So even though I constantly read how .NET is not that great, my experience tells me different; .NET *is* great, and to heck with all those jaded journalists.

That said a few days ago I picked up the July 12th, 2004 issue of VARBusiness magazine and read Carolyn April’s cover story entitled ".Net Now: How Microsoft’s Technology Is Winning Converts." Admittedly jaded from all the other industry press, I subconsciously looked for the .NET bashing as I read. But I couldn’t find any.

More than that, I read glowing praise. Things like:

Despite an abiding love for the Java programming language, Shiah pulled a developer’s 180 at Ascentn’s inception, abandoning J2EE in favor of Microsoft’s .Net framework and Visual Studio .Net tools. … Shiah says. "With .Net, we have been able to bring the cost of a BPM solution like ours down by five to 10 times that of J2EE. Everyone is looking for productivity and efficiency these days. And Microsoft helps you get it."

Wow! "Five to 10 times more productive than J2EE!"  WOW!  And there’s more (editing for space, not content):

….Net today is catching on like wildfire. … A … Evans Data study … shows a sharp increase in adoption. From spring 2003 to spring 2004, … 52 % … say they use .Net, up from 46 %. … 68 percent … said they plan to … use .Net by 2005. … In May, Forrester Research … found 56 % … consider .Net … primary … for 2004, compared with 44 % for J2EE. … 65 % … working on public-sector projects said .Net was … primary … vs. 35 % for J2EE, while 64 % of business-services … led with .Net over 36 % who led with J2EE. VARBusiness’ … State of Application Development survey … 53 % of solution providers … [used] … .Net … in the past year, and 66 % … planned to … in the next 12 months. "Frankly, we were surprised to see [.Net] as dominant as it was," says Nick Wilcox, a research analyst at Forrester.

Wow again! When VARBusiness’ survey asked why:

… the No. 1 and No. 2 reasons respondents said they chose .Net as their primary development platform were ease of use and quicker time to market, respectively.

▶ **EXCERPTED RECORDS**
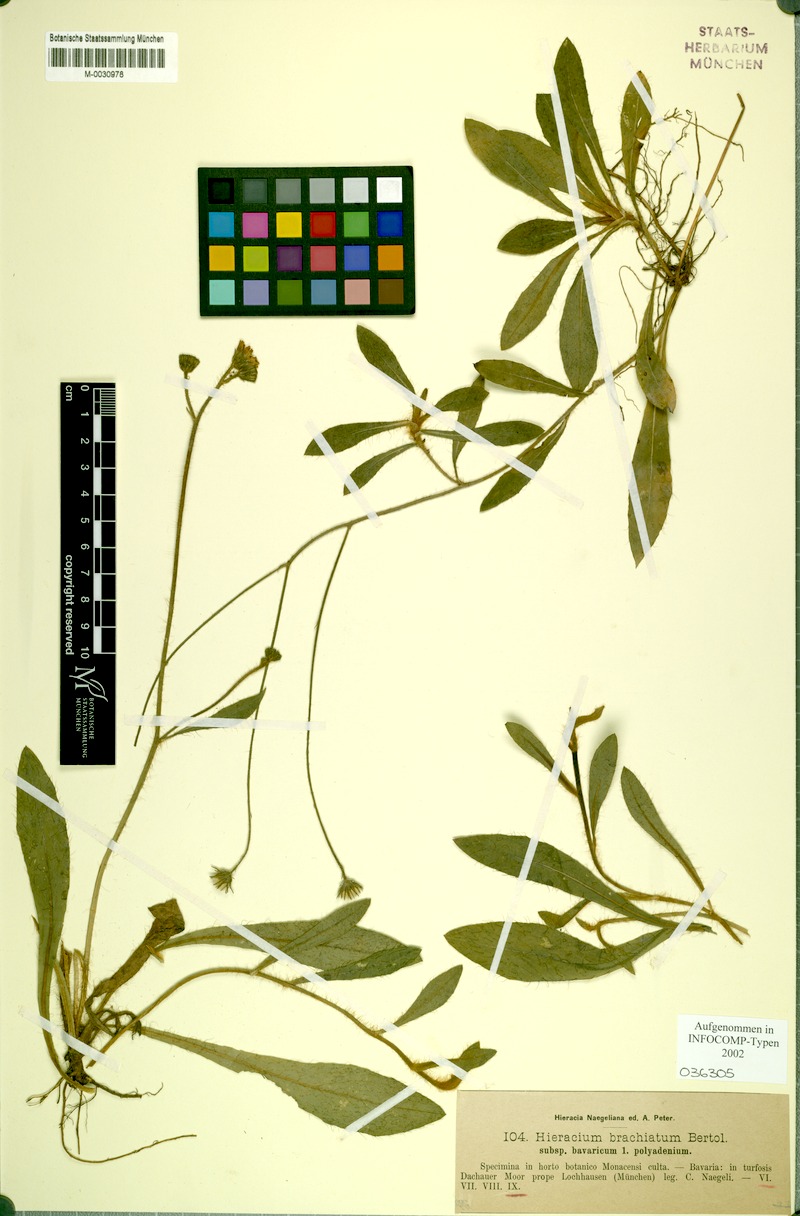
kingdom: Plantae
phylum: Tracheophyta
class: Magnoliopsida
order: Asterales
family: Asteraceae
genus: Pilosella
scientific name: Pilosella acutifolia
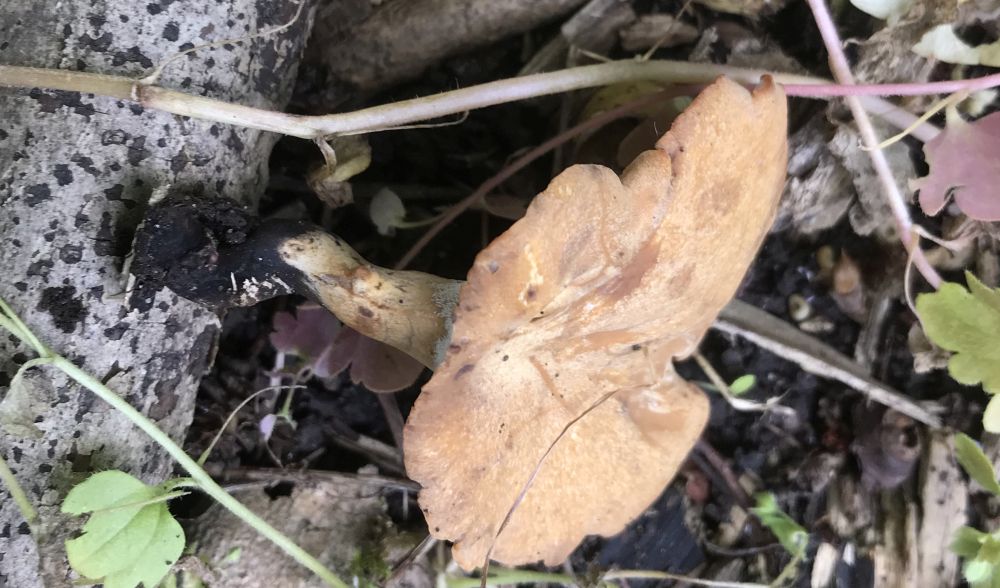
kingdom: Fungi
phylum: Basidiomycota
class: Agaricomycetes
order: Polyporales
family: Polyporaceae
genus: Cerioporus
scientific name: Cerioporus varius
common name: foranderlig stilkporesvamp
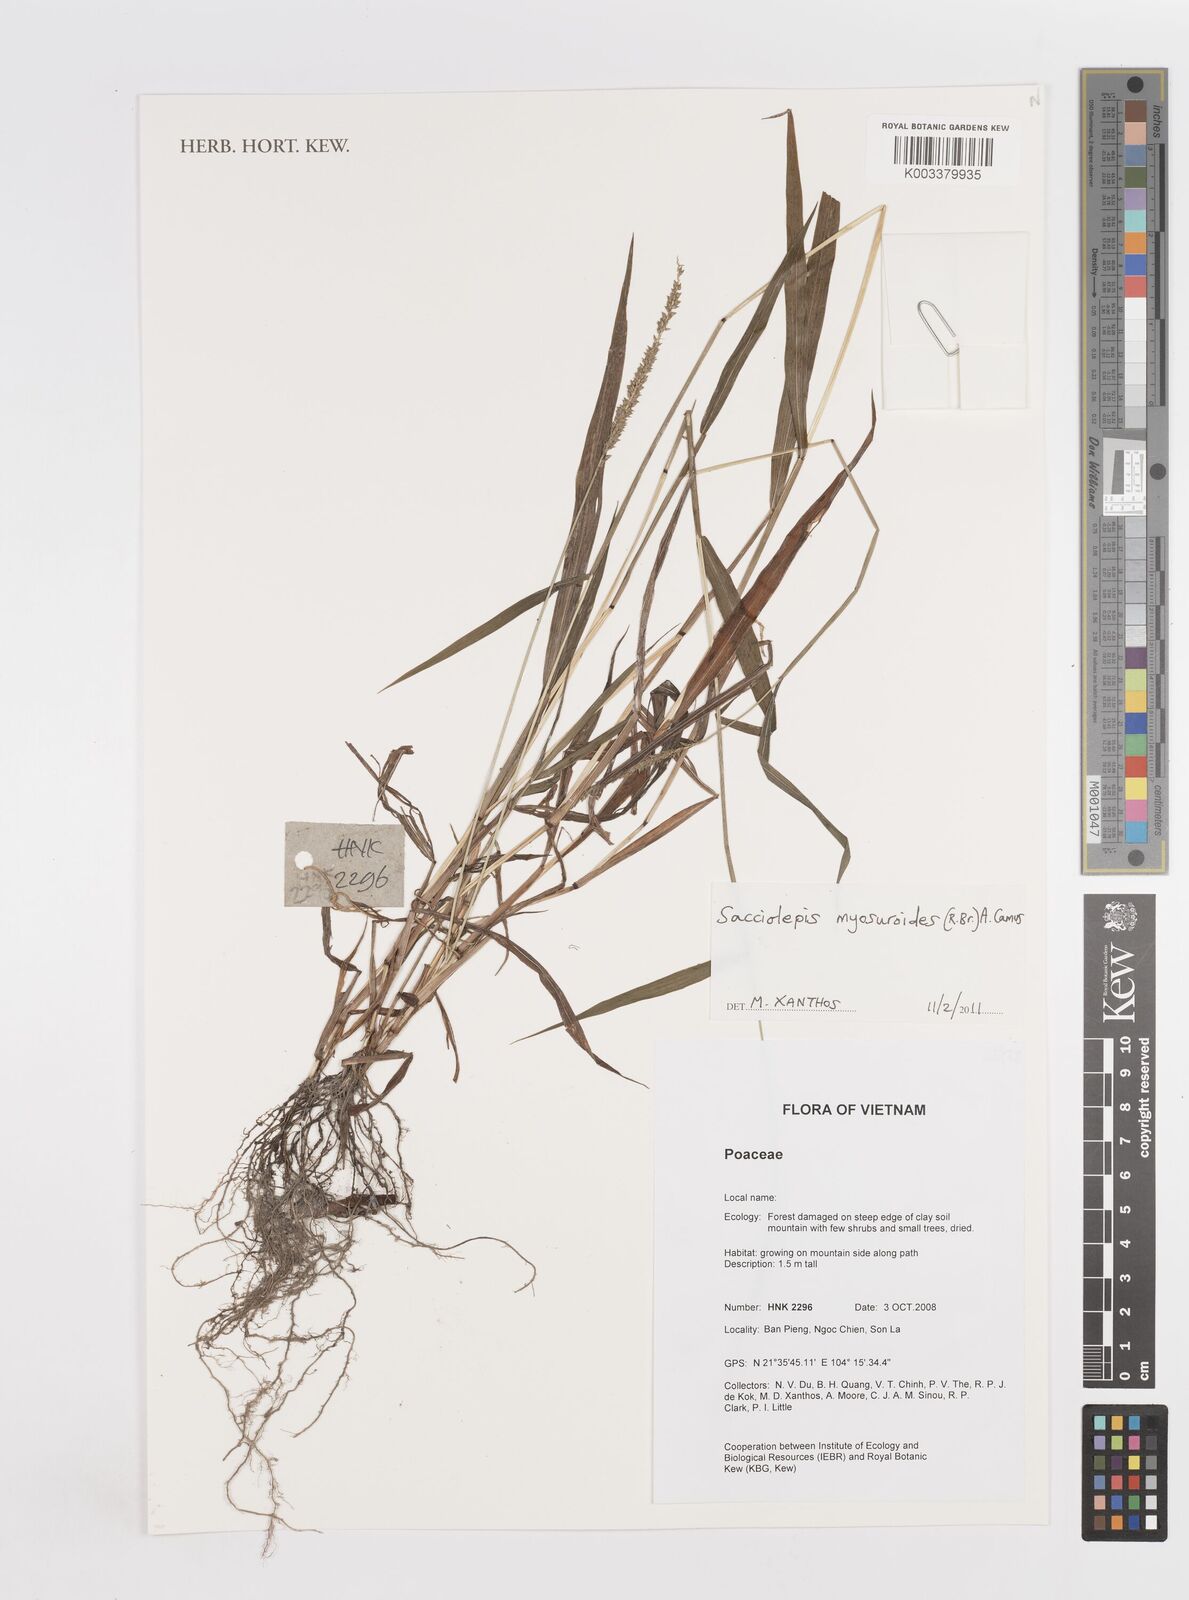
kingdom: Plantae
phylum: Tracheophyta
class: Liliopsida
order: Poales
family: Poaceae
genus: Sacciolepis
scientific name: Sacciolepis myosuroides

▶ **ACTIVITY LIST**
**A.** Answer these about the text on .NET:
(i) Which issue of VARBusiness magazine was picked up?
(ii) Among respondents working on public-sector projects, what percentage said .Net was primary?
(iii) What was the No. 1 reason respondents gave for choosing .Net as their primary development platform?
**B.** Output the passage of the text on .NET between "Wow again! When" and "to market, respectively.", inclusive, copied character for character.

▶ **SET OF ANSWERS**
**A.**
(i) The July 12th, 2004 issue
(ii) 65%
(iii) Ease of use

**B.**
Wow again! When VARBusiness’ survey asked why:

… the No. 1 and No. 2 reasons respondents said they chose .Net as their primary development platform were ease of use and quicker time to market, respectively.